De fato, a família tradicional brasileira aponta para a existência de disfunções em sua microfísica, isso é mais comum do que o contrário. Pais ausentes, filhos desassistidos, dependência cada vez maior de serviços estatais de educação e cuidado, que liberam os progenitores para o trabalho, núcleos desfeitos, economia cruel de uso do corpo para o prazer com notória tendência à interdição do corpo feminino, essa é a realidade das famílias. Os valores estão em crise, se não já morreram. Mas, de fato, sua existência presumida são uma das maiores bandeiras do bolsonarismo. Isso só faz sentido porque há toda uma classe que acredita nesses valores, os deseja, identifica sua crise e espera seu retorno, como se fosse uma questão específica de combater quem demonstra que estejam em crise. A classe média se ressente de quem mostra a ela seus defeitos, em vez de buscar superá-los. É como diz o clássico adágio: “Em caso de más notícias, mate o mensageiro”.
Por isso o “país de maricas” começa a fazer sentido. É um país de pessoas que não conseguem se gerir sozinhas: não podem se manter vivas, produtivas sem a ajuda do Estado, porque entre elas e essa instituição há um contrato. As pessoas pagam pela manutenção do Estado e ele garante aquilo que as pessoas precisam, um mínimo.
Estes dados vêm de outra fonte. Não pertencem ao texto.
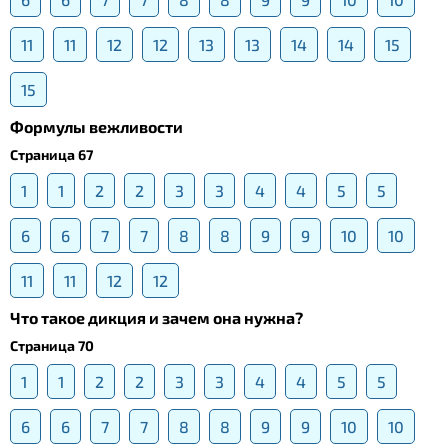
11
11
12
12
13
13
14
14
15
15
Формулы вежливости
Страница 67
1
1
2
2
3
3
4
4
5
5
6
6
7
7
8
8
9
9
10
10
11
11
12
12
Что такое дикция и зачем она нужна?
Страница 70
1
1
2
2
3
3
4
4
5
5
6
6
7
7
8
8
9
9
10
10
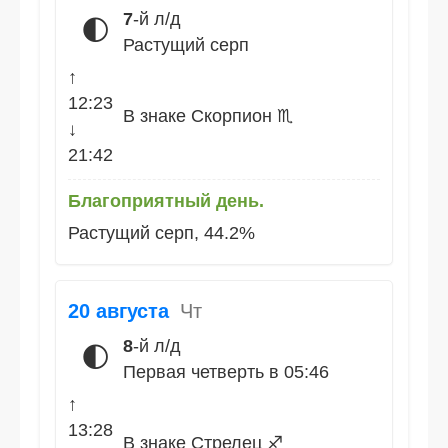
7
-й л/д
🌓
Растущий серп
↑
12:23
В знаке Скорпион ♏
↓
21:42
Благоприятный день.
Растущий серп, 44.2%
20 августа
Чт
8
-й л/д
🌓
Первая четверть в 05:46
↑
13:28
В знаке Стрелец ♐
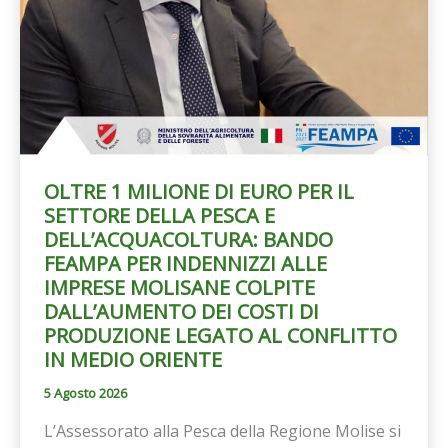
OLTRE 1 MILIONE DI EURO PER IL
SETTORE DELLA PESCA E
DELL’ACQUACOLTURA: BANDO
FEAMPA PER INDENNIZZI ALLE
IMPRESE MOLISANE COLPITE
DALL’AUMENTO DEI COSTI DI
PRODUZIONE LEGATO AL CONFLITTO
IN MEDIO ORIENTE
5 Agosto 2026
L’Assessorato alla Pesca della Regione Molise si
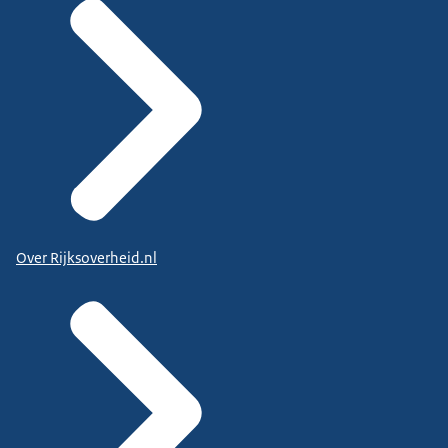
Over Rijksoverheid.nl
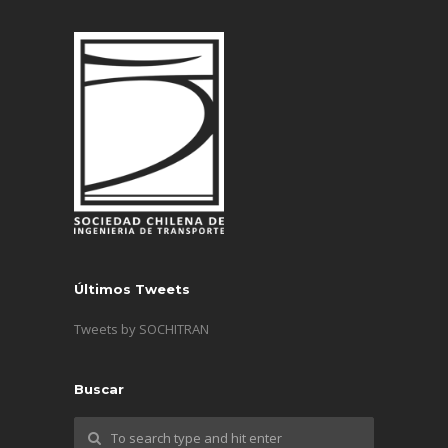
Últimos Tweets
Tweets by SOCHITRAN
Buscar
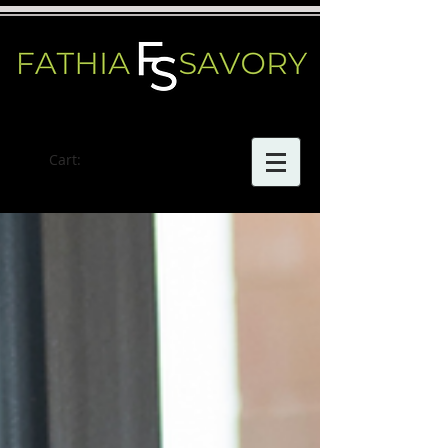
Cart:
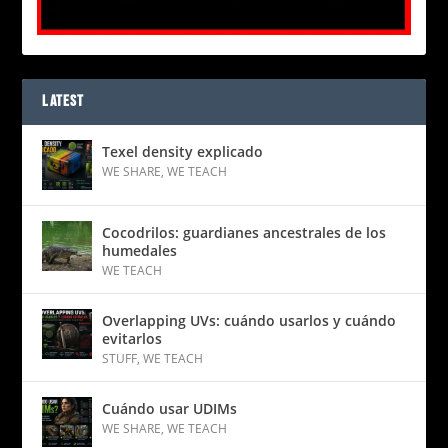
LATEST
Texel density explicado
WE SHARE
,
WE TEACH
Cocodrilos: guardianes ancestrales de los
humedales
WE TEACH
Overlapping UVs: cuándo usarlos y cuándo
evitarlos
STUFF
,
WE TEACH
Cuándo usar UDIMs
WE SHARE
,
WE TEACH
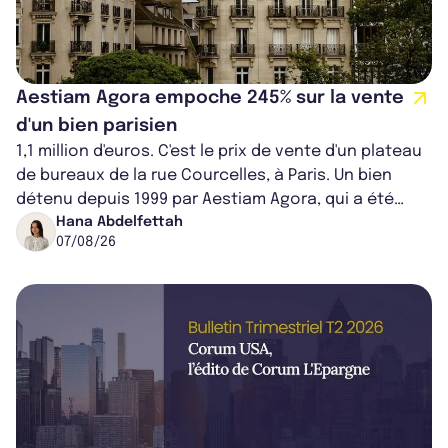
Aestiam Agora empoche 245% sur la vente
d'un bien parisien
1,1 million d'euros. C'est le prix de vente d'un plateau
de bureaux de la rue Courcelles, à Paris. Un bien
détenu depuis 1999 par Aestiam Agora, qui a été
cédé avec une plus-value...
Hana Abdelfettah
07/08/26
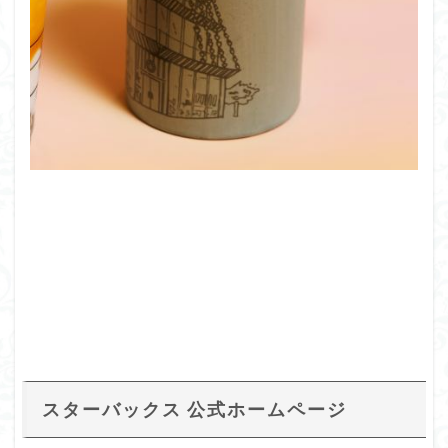
スターバックス 公式ホームページ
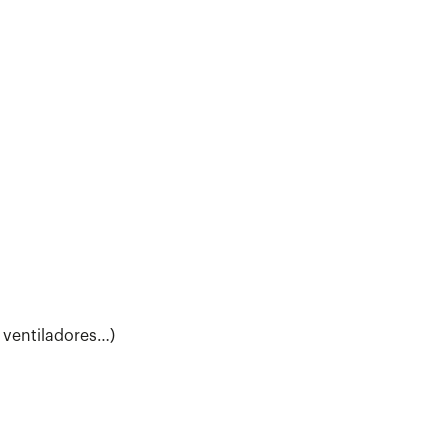
 ventiladores…)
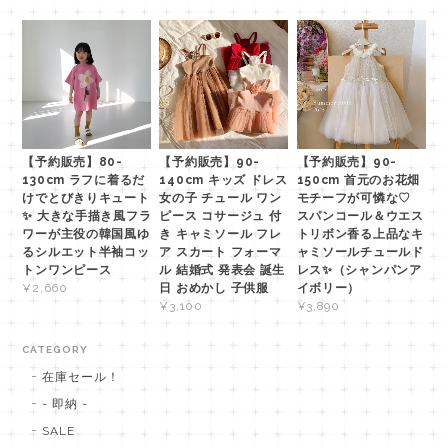
【予約販売】80-
【予約販売】90-
【予約販売】90-
130cm ラフに着るだ
140cm キッズ ドレス
150cm 首元のお花畑
けでとびきりキュート
女の子 チュール ワン
モチーフが可憐な♡
✨ 大きな手描き風フラ
ピース コサージュ 付
スパンコール＆ウエス
ワーが主役の韓国風ゆ
き キャミソール フレ
トリボン香る上品なキ
るシルエット半袖コッ
ア スカート フォーマ
ャミソールチュールド
トンワンピース
ル 結婚式 発表会 誕生
レス✨（シャンパンア
日 おめかし 子供服
イボリー）
¥2,660
¥3,100
¥3,890
CATEGORY
在庫セール！
- 即納 -
SALE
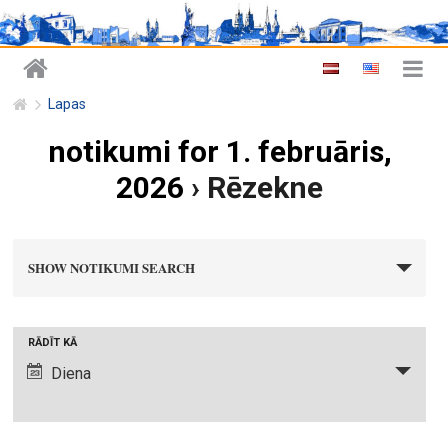
Lapas
notikumi for 1. februāris,
2026
› Rēzekne
n
SHOW NOTIKUMI SEARCH
o
t
i
N
RĀDĪT KĀ
k
o
Diena
u
t
m
i
i
k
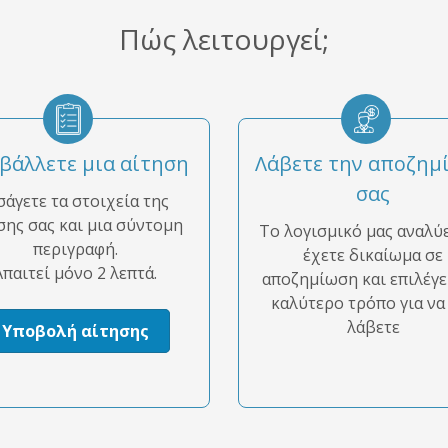
Πώς λειτουργεί;
βάλλετε μια αίτηση
Λάβετε την αποζημ
σας
σάγετε τα στοιχεία της
σης σας και μια σύντομη
Το λογισμικό μας αναλύε
περιγραφή.
έχετε δικαίωμα σε
Απαιτεί μόνο 2 λεπτά.
αποζημίωση και επιλέγε
καλύτερο τρόπο για να
λάβετε
Υποβολή αίτησης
O mínimo que o presidente de um “país de maricas” entende que não deve fazer. Devemos superar essa “fraqueza” em prol de que mesmo? Não dá para saber, de fato é um problema. A ideologia de Bolsonaro não reconhece que a sociedade precisa constantemente se aprimorar para continuar democrática.
Homofobia. “Maricas” ou “marica” é uma designação homofóbica. Maricas significa homossexual afeminado e ao mesmo tempo, é sinônimo de pessoa fraca e frágil. Isso atinge a homens gays e mulheres ao mesmo tempo. Vivemos um século difícil para provar que gênero e orientação sexual não são determinantes para nada. Mulheres, gays, lésbicas, pessoas trans ou agêneras não são fracas, por definição, não são frágeis, não precisam de proteção mais do que quaisquer outras. São pessoas normais, em condições normais podem se desenvolver a contento.
De fato, mulheres e “maricas” na nossa sociedade, demonstram uma força incomum, chefiando famílias, existindo apesar do ódio que os combate, tentam justificar sua presença em cada nicho possível de existência e enfrentam preconceito diário por causa disso. Homens como Bolsonaro e pessoas como suas seguidoras estão em posições confortáveis demais para terem a primazia de apontarem quem são as mais fracas.
Basta de homofobia e machismo no desgoverno desse biltre. É uma pena que essa classe média e seus valores deturpados estejam onde estão fazendo o que fazem da forma como fazem. Essa classe traz em si a possibilidade eterna de haver exploração política das pessoas, sua existência é um problema de saúde política e mental coletiva. Isso mantém esse problema no poder e provavelmente justificará a sua presença até o final de seu mandato.
Mas sigamos, quem sabe consigamos, no final, fazer prevalecer valores reais de justiça e amor em que todos possam estar incluídos.